The mere fact of cold weather in the winter does not necessarily limit social ties or promote depression and higher suicidal behavior, Kposowa and D’Auria wrote. “Disentangling the various ideas raised here presents a clear research challenge in the quest to increase more fully our knowledge of the link between temporal factors and suicide,” they wrote.

It’s possible, Kposowa said, that the higher percentage of suicides occurring in summer and spring is related to the propensity of many Americans to evaluate themselves through “relative deprivation” - the notion of “keeping up with the Joneses.”

“In summer people are traveling and displaying more of their luxuries, such as automobiles, attractive homes, expensive vacations,” he said. “We are constantly comparing what we have and what we think we should have against what others have. Life tends to begin in spring and passions come to life, so to speak. We begin to make these comparisons.
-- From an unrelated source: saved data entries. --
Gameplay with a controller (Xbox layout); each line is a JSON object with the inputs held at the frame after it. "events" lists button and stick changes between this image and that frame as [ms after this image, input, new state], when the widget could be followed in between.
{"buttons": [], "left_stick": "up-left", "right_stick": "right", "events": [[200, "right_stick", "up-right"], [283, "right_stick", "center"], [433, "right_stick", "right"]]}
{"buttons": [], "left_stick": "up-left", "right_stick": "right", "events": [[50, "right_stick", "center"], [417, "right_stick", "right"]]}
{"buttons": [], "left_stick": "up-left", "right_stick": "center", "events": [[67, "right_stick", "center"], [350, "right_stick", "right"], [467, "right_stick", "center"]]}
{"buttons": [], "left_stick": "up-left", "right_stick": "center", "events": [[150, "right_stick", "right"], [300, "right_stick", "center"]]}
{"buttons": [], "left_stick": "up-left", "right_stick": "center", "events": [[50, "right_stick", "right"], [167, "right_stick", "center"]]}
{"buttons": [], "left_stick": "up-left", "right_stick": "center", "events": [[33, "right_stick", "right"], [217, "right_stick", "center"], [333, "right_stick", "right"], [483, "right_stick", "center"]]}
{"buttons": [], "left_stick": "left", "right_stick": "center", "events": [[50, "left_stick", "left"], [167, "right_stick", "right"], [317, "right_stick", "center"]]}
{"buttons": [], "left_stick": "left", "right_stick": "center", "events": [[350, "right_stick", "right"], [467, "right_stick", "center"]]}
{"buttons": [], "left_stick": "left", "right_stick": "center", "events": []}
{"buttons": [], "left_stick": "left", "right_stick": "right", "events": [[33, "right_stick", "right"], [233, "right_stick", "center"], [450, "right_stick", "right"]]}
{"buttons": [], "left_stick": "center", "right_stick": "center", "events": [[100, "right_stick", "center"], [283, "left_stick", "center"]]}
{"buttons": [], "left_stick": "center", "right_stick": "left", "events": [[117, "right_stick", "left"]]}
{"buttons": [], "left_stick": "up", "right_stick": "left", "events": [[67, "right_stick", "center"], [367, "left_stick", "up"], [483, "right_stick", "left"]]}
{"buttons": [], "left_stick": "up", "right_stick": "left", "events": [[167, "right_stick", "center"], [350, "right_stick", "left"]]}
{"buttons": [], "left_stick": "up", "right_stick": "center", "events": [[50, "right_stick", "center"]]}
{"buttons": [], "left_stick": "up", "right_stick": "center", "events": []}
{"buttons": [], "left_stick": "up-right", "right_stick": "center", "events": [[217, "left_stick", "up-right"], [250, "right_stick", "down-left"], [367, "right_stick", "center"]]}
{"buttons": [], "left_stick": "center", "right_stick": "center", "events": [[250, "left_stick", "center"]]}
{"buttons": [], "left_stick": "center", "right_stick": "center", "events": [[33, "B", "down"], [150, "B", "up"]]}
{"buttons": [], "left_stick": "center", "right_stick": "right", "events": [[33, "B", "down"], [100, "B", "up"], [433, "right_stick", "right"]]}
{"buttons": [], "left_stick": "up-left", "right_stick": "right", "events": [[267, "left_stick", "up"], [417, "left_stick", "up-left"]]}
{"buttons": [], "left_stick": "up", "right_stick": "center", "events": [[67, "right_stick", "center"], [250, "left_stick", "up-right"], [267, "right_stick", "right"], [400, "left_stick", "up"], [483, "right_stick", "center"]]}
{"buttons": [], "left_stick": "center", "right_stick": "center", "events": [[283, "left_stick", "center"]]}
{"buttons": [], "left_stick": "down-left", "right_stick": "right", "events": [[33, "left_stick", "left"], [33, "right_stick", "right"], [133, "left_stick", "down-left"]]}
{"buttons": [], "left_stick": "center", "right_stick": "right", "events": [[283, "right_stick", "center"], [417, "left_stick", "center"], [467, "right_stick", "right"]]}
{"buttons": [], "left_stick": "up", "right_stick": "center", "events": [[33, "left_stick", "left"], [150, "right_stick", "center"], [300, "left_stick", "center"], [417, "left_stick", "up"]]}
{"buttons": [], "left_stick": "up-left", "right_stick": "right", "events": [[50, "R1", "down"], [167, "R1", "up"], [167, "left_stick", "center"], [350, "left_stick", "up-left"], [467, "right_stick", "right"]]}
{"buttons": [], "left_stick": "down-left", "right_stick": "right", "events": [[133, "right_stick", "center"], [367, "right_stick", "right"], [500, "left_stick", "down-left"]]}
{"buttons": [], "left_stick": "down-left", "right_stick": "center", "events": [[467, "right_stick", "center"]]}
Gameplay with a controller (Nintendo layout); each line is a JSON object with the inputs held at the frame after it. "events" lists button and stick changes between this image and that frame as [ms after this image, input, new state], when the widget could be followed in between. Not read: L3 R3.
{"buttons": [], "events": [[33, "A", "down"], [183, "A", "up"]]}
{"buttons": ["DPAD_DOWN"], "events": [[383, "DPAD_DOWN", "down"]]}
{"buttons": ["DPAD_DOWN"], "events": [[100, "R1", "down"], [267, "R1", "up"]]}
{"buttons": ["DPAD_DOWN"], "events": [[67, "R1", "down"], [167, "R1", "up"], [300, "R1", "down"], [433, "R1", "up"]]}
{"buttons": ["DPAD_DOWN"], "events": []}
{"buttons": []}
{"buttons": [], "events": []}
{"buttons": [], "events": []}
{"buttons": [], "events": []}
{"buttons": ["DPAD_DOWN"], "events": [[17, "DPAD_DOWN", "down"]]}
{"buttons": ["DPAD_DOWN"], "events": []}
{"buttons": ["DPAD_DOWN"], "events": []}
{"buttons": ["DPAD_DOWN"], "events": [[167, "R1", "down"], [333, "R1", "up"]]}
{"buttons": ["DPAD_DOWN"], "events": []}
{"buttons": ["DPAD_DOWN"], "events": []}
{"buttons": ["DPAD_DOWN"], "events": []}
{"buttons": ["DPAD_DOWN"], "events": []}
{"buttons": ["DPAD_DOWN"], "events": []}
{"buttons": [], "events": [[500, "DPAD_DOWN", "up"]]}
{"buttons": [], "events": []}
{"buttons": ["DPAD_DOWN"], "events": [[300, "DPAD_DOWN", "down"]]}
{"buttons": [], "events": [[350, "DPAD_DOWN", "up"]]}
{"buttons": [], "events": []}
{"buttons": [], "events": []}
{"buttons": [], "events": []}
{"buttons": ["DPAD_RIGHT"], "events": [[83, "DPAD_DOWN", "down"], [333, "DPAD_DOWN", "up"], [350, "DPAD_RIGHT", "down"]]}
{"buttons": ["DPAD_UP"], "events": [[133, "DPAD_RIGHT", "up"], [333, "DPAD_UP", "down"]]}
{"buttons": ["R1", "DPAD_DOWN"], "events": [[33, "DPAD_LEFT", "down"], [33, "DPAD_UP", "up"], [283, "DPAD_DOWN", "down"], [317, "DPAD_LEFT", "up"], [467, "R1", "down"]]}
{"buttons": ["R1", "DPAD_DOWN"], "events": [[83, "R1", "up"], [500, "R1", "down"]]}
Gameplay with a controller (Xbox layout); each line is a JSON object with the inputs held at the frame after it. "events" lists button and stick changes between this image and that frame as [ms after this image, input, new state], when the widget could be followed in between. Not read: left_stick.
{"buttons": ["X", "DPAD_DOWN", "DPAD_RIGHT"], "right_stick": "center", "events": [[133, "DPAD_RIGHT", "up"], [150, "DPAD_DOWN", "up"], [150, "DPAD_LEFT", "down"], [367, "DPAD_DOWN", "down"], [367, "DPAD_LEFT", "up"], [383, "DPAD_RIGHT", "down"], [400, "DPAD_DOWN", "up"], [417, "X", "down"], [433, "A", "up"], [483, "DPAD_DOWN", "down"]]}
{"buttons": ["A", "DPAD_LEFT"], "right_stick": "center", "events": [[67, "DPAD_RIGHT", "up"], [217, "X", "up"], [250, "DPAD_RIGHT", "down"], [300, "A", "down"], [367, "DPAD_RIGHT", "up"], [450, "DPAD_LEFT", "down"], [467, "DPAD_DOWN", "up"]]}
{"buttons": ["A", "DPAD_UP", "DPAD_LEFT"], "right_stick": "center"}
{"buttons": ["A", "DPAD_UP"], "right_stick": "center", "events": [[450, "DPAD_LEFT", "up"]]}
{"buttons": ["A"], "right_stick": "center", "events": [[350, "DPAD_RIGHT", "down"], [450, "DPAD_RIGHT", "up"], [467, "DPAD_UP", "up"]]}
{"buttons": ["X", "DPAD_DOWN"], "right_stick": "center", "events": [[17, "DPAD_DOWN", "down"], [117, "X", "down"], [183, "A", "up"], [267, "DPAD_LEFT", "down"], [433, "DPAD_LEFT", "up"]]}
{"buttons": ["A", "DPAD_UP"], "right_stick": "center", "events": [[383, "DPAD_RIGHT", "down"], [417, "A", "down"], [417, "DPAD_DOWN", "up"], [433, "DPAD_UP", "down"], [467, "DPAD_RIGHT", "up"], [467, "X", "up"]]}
Some people decide they are unable to have a better life, that they have failed in life, and thereby come to believe that perhaps life is not worth living.”

Knowledge of day or season when suicides are more likely to happen could help clinicians and therapists in advising patients and potential victims, Kposowa and D’Auria suggested.

“A clinician could become more proactive, whether through medication or advice, thereby intervening to prevent death,” they wrote. “… If psychological and certain social problems are significantly more likely to be experienced on Wednesday, then future research could try to disentangle what these problems are … .”

The UCR researchers also found that the risk of suicide is greater for individuals who live in states with higher suicide rates, perhaps because a high suicide rate increases awareness of suicide and creates attitudes favorable to suicidal behavior; and that the risk of decreases in states with proportionally larger numbers of physicians.